One might think there aren’t many parallels to be drawn from sexual relationships made behind bars, but Netflix’s Orange Is the New Black is one of the premiere sources of authentic narratives about relationships and sex. It explores women and men, women and women and women by themselves. It deals with transgender issues, all facets of female sexuality and the many branches of diversity: body, age, gender, race and sexuality.
Even people who are trying to get away with murder make time for sex! Anything mirroring an even remotely traditional sex life goes out the window when you unite a group of precocious yet reckless law students and a sexually charged professor who have to work together to not only cover up a homicide, but to also prove their various clients’ innocence. The cast of the primetime show is diverse in race, age, gender and sexuality, and some of the most unexpected yet steamiest love scenes shatter preconceived boundaries about how television should be portraying sex.
Imagine the president and first lady having sex lives — EGAD! Now imagine their already tenuous relationship being fraught with sexual deceit, threesomes, bisexuality and the kicker — threat of divorce. House of Cards shines a light on unconventional relationships both inappropriate and unfathomable — that between politician and reporter, two leaders of a country, a president and his security guard and more. Claire may only be the first lady, but girl gets her own, whether the head of state likes it or not.

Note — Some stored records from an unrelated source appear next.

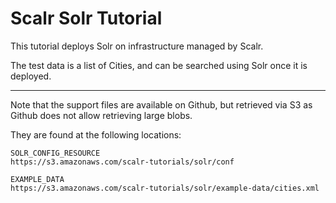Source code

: Scalr Solr Tutorial
===================

This tutorial deploys Solr on infrastructure managed by Scalr. 

The test data is a list of Cities, and can be searched using Solr once it is
deployed.

----

Note that the support files are available on Github, but retrieved via S3 as
Github does not allow retrieving large blobs.

They are found at the following locations:

    SOLR_CONFIG_RESOURCE
    https://s3.amazonaws.com/scalr-tutorials/solr/conf
    
    EXAMPLE_DATA
    https://s3.amazonaws.com/scalr-tutorials/solr/example-data/cities.xml
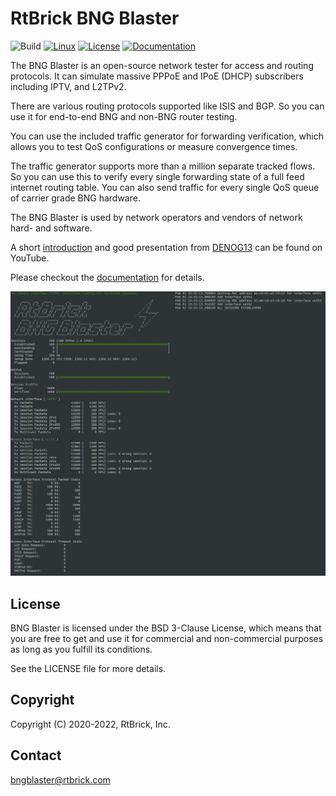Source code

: # RtBrick BNG Blaster

![Build](https://github.com/rtbrick/bngblaster/workflows/Build/badge.svg?branch=main)
[![Linux](https://img.shields.io/badge/OS-linux-lightgrey)](https://rtbrick.github.io/bngblaster/install)
[![License](https://img.shields.io/badge/License-BSD-lightgrey)](https://github.com/rtbrick/bngblaster/blob/main/LICENSE)
[![Documentation](https://img.shields.io/badge/Documentation-lightgrey)](https://rtbrick.github.io/bngblaster)

The BNG Blaster is an open-source network tester for access and routing protocols. 
It can simulate massive PPPoE and IPoE (DHCP) subscribers including IPTV, and L2TPv2. 

There are various routing protocols supported like ISIS and BGP. So you can use it for 
end-to-end BNG and non-BNG router testing. 

You can use the included traffic generator for forwarding verification, which allows you 
to test QoS configurations or measure convergence times. 

The traffic generator supports more than a million separate tracked flows. 
So you can use this to verify every single forwarding state of a full feed 
internet routing table. You can also send traffic for every single QoS queue 
of carrier grade BNG hardware. 

The BNG Blaster is used by network operators and vendors of network hard- and software. 

A short [introduction](https://youtu.be/EHJ70p0_Sw0 "BNG Blaster") and good presentation
from [DENOG13](https://youtu.be/LVg6rlVEfNU "DENOG13") can be found on YouTube. 

Please checkout the [documentation](https://rtbrick.github.io/bngblaster/) for details.

![BBL Interactive](docs/images/bbl_interactive.png "BNG Blaster (Interactive Mode)")

## License

BNG Blaster is licensed under the BSD 3-Clause License, which means that you are free to get and use it for
commercial and non-commercial purposes as long as you fulfill its conditions.

See the LICENSE file for more details.

## Copyright

Copyright (C) 2020-2022, RtBrick, Inc.

## Contact

bngblaster@rtbrick.com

Sex can be hard, rough and messy, and when you’re younger, it can also be fragile, cruel and heartbreaking. Parenthood presents us with both. Crosby Braverman fathered a child he knew nothing about until a former one-night stand contacts him; Julia Braverman is unfaithful to her marriage; Drew Holt gets his college girlfriend pregnant and they contemplate abortion; Amber Holt gets slut-shamed mercilessly, particularly when she beds her cousin’s ex; and Zeek and Camille Braverman explore what it means to continue making love when you’re older. The Braverman family touches on all kinds of love and sex: young, old, fresh, mature, broken, strong and all of the confusing spaces in between.